İstiğna düsturu ve cemaatler
Resmî ideoloji muhafızlarının "yasadışı yeraltı örgütü" olarak gördükleri ve güç ellerindeyken zor kullanarak üzerine gittikleri cemaat ve tarikatları tasfiye etmek için bilhassa 12 Eylül'den sonraki süreçte başvurdukları en etkili yöntemlerin ticarîleştirme ve siyasîleştirme olduğunu şimdiye kadar çok yazdık ve bu konuyu Cemaatler: Toplum-Siyaset-Devlet kitabımızda da işledik.
Önde gelen bazı cemaatleri ticarîleştirme tuzağına düşürme planı ANAP'la uygulamaya konuldu ve maalesef "başarılı" oldu.
O zaman başlanıp AKP ile devam ettirilen projelerle, olay daha ileri boyutlara taşındı.
Ticarîleştirme tuzağına siyasîleştirme ayağı da eklenerek, hedefteki cemaatlerin gündemi aslî hizmetlerinden uzaklaştırıldı. Bazılarının önü açılarak, adeta iktidarın ortağı imişler gibi hissettirildi ve o görüntü verildi.
Böylece farkında bile olmadan adeta geri dönülmez bir çıkmaza sürüklendiler. Sonra da birden düğmeye basılıp perişan edildiler.
Bilhassa son yıllarda yaşananlar bunun son derece çarpıcı ve ibretli örnekleriyle dolu.
Aslında bu tuzak sadece hedefteki cemaatle sınırlı değil, hepsi için geçerli. Ama ne yazık ki çoğu hâlâ bunun farkında değil.
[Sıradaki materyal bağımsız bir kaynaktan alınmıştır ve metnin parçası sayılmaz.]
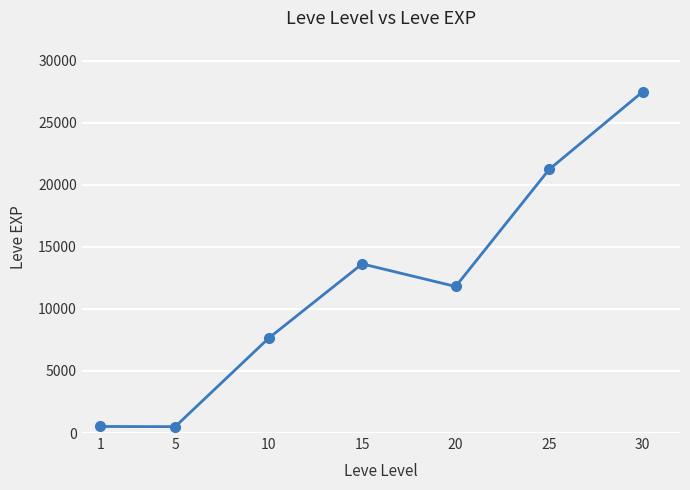

At which category does the data reach its first local peak?

15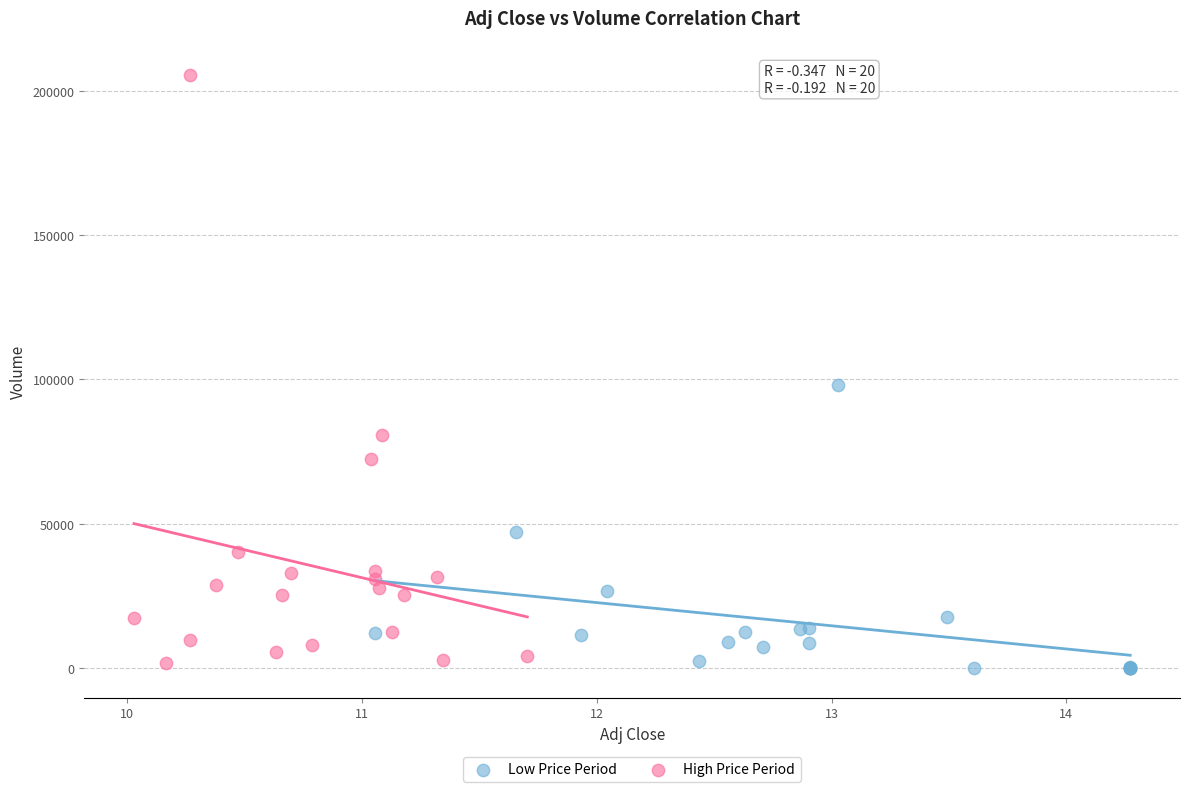

What are all the series names shown in the legend?

Low Price Period, High Price Period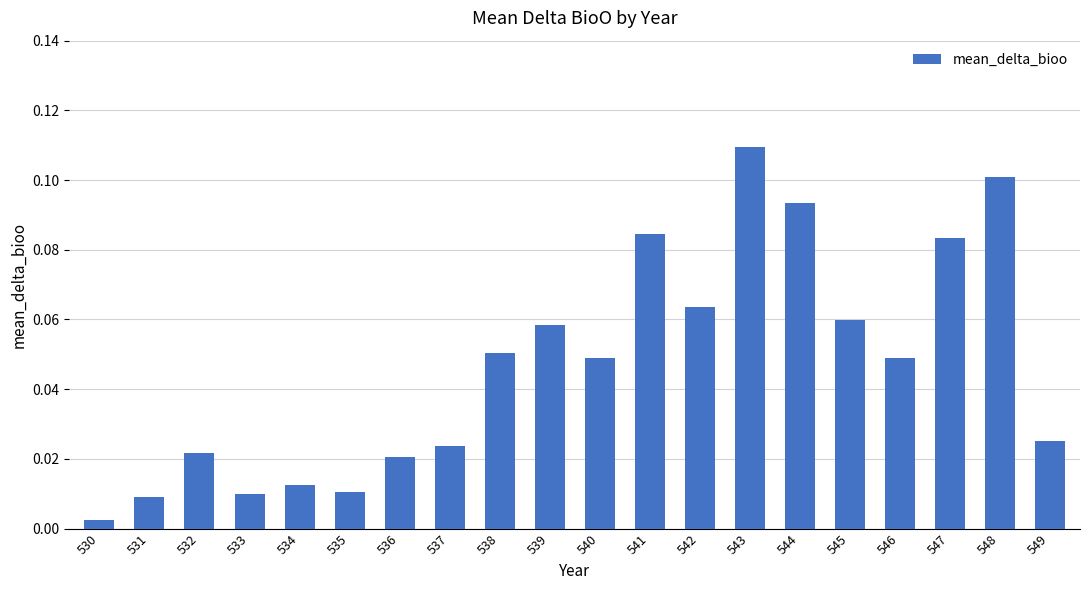

What is the change in value from 540 to 543?

+0.1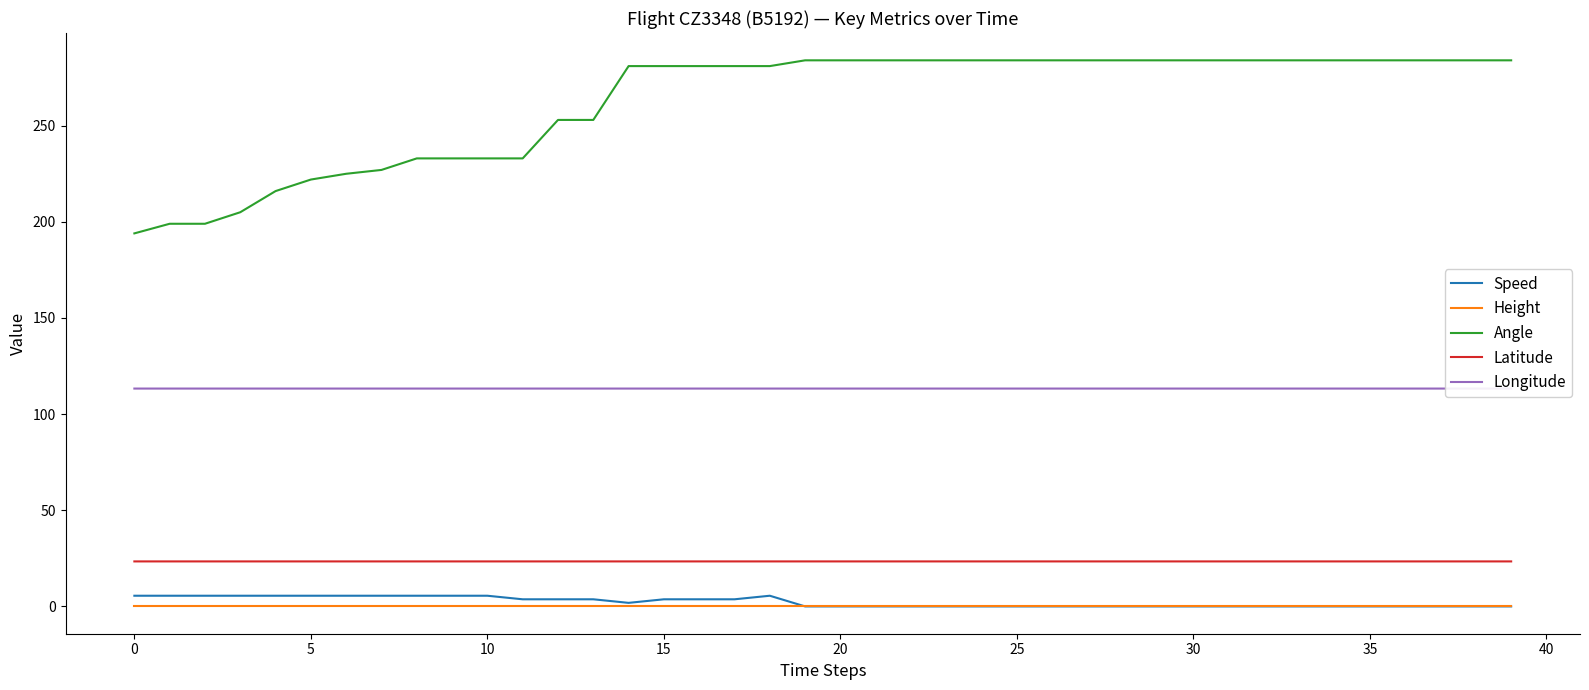

What is the maximum value for Longitude?

113.3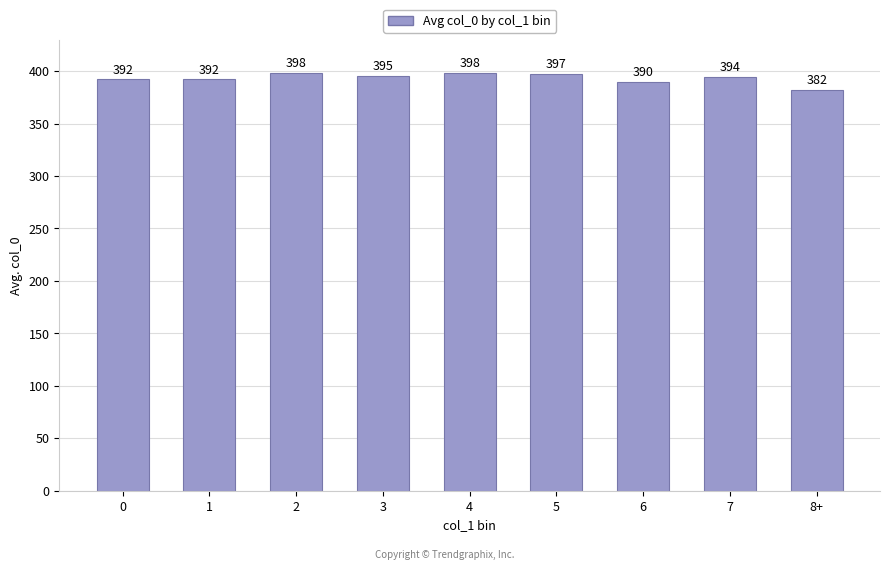

What is the value of the 1st bar from the left?

392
Dahası, siyasî tarafgirliğin hipnotize ettiği bir ruh hali ile, hukuksuzluklara alkış tutuyorlar.
Dinimizin de, insan olmanın da gereği olan adalet ve hakkaniyet ölçüleriyle bağdaştırılması imkânsız bu akıl ve vicdan tutulmasının bir sebebi de, iktidar eliyle kendilerine sağlanan imkân ve kaynaklar olmalı.